L'ex-consultant du renseignement américain Edward Snowden, réfugié en Russie, peut y être auditionné par des procureurs allemands après avoir rencontré un député de Bundestag qui lui a demandé d'être "témoin" dans l'affaire des écoutes de la chancelière Angela Merkel.

L'Américain, qui s'est vu octroyer en août le statut de réfugié, devait par ailleurs commencer à travailler vendredi pour un important site internet dont le nom n'a pas été révélé.

Il ne pourra pas aller en Allemagne sous peine de perdre son statut de réfugié, mais peut témoigner sans quitter la Russie, a expliqué son avocat russe, Anatoli Koutcherena.

"Dans le cadre des accords internationaux, Snowden peut témoigner en Russie, mais c'est aux autorités allemandes de décider", a déclaré Anatoli Koutcherena à la radio Echo de Moscou.

"Snowden n'ira pas en Allemagne. C'est impossible parce qu'il n'a pas le droit de franchir la frontière russe. S'il le fait, il peut perdre son statut de réfugié", a souligné l'avocat Koutcherena.
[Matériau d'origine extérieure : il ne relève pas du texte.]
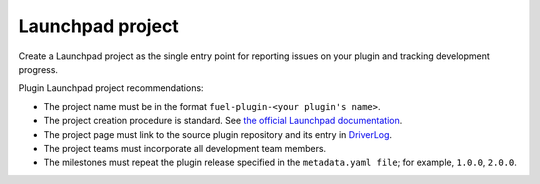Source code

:.. _launchpad-project:

Launchpad project
-----------------

Create a Launchpad project as the single entry point for reporting
issues on your plugin and tracking development progress.

Plugin Launchpad project recommendations:

* The project name must be in the format ``fuel-plugin-<your plugin's name>``.
* The project creation procedure is standard.
  See `the official Launchpad documentation <https://help.launchpad.net/Projects>`_.
* The project page must link to the source plugin repository and its
  entry in `DriverLog <https://wiki.openstack.org/wiki/DriverLog>`_.
* The project teams must incorporate all development team members.
* The milestones must repeat the plugin release specified in the
  ``metadata.yaml file``; for example, ``1.0.0``, ``2.0.0``.

.. seealso::

   - `List of existing Launchpad projects <https://wiki.openstack.org/wiki/Fuel/Plugins/Launchpad_projects_list>`_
Le ministre allemand de l'Intérieur, Hans-Peter Friedrich, a indiqué vendredi que Berlin était "prêt à écouter" le fugitif américain.

M. Snowden a rencontré jeudi dans un lieu secret le député écologiste allemand Hans-Christian Ströbele, accompagné de deux journalistes.

Le bureau du député a diffusé vendredi une photo de la rencontre qui représente les deux hommes dans un intérieur rappelant celui d'un hôtel, en indiquant par ailleurs que M. Snowden avait transmis à M. Ströbele une lettre adressée au gouvernement allemand, au Bundestag (chambre basse du Parlement allemand) et au parquet.

"Je suis sûr qu'avec le soutien de la communauté internationale, le gouvernement américain cessera de faire du tort", écrit-il dans cette lettre.

"J'attends avec impatience de parler avec vous dans votre pays quand la situation sera résolue", ajoute M. Snowden

Interviewé par la première chaîne de télévision allemande ARD, M. Ströbele a déclaré que l'Américain avait "montré qu'il savait beaucoup de choses. (...). Il est prêt en principe à aider à éclaircir" les affaires, a dit M. Ströbele.

Le député a ajouté que M. Snowden serait "même prêt à venir en Allemagne pour témoigner". M. Ströbele lui a également proposé d'être auditionné en Russie.

"La rencontre s'est bien passée", a souligné Me Koutcherena en précisant que le député lui avait notamment demandé s'il pouvait "être témoin" dans l'affaire d'espionnage présumé d'un téléphone portable de la chancelière Angela Merkel.

Snowden "est prêt à coopérer avec tout le monde, vous voyez, il n'y a pas d'interdictions. C'est lui-même qui décide avec qui communiquer et quand", a ajouté l'avocat, cité par l'agence Interfax.

Le Kremlin s'est refusé vendredi à tout commentaire, bien que le président Poutine eut posé dans le passé comme condition que Snowden cesse ses révélations susceptibles de "nuire aux Etats-Unis" s'il restait en Russie.

"Ce n'est pas une question relevant du Kremlin", a déclaré le porte-parole du président, Dmitri Peskov.

Interrogé par l'AFP, l'analyste indépendant Pavel Felgenhauer a pour sa part estimé que le fugitif américain était contrôlé par les services spéciaux russes et que sa marge de manoeuvre était limitée par le Kremlin.

"C'est à Poutine de décider ce que Snowden a le droit de dire. Il a posé à Snowden comme condition de ne pas nuire à l'Amérique, mais il n'y a que Poutine qui sait quels en sont les paramètres", souligne-t-il.

"Cette condition n'est pas juridiquement contraignante et peut être revue en fonction de la situation politique", ajoute-t-il.

Selon son avocat, Edward Snowden a trouvé du travail et doit s'occuper à partir de vendredi de la maintenance d'un site internet reconnu, dont le nom n'a pas été révélé.

Le porte-parole du plus important réseau social russe Vkontakte, dont le fondateur, Pavel Dourov, avait proposé à Snowden du travail en août s'est refusé vendredi à tout commentaire.

M. Snowden est à l'origine de multiples révélations sur l'Agence de sécurité nationale américaine (NSA) diffusées ces derniers mois, pour le compte de laquelle il avait travaillé. Il a été inculpé d'espionnage par Washington qui a demandé à plusieurs reprises son extradition.

Ces révélations ont provoqué de vives réactions en Europe, en particulier en Allemagne, où les informations sur l'espionnage présumé d'un téléphone portable de la chancelière Angela Merkel ont créé un choc.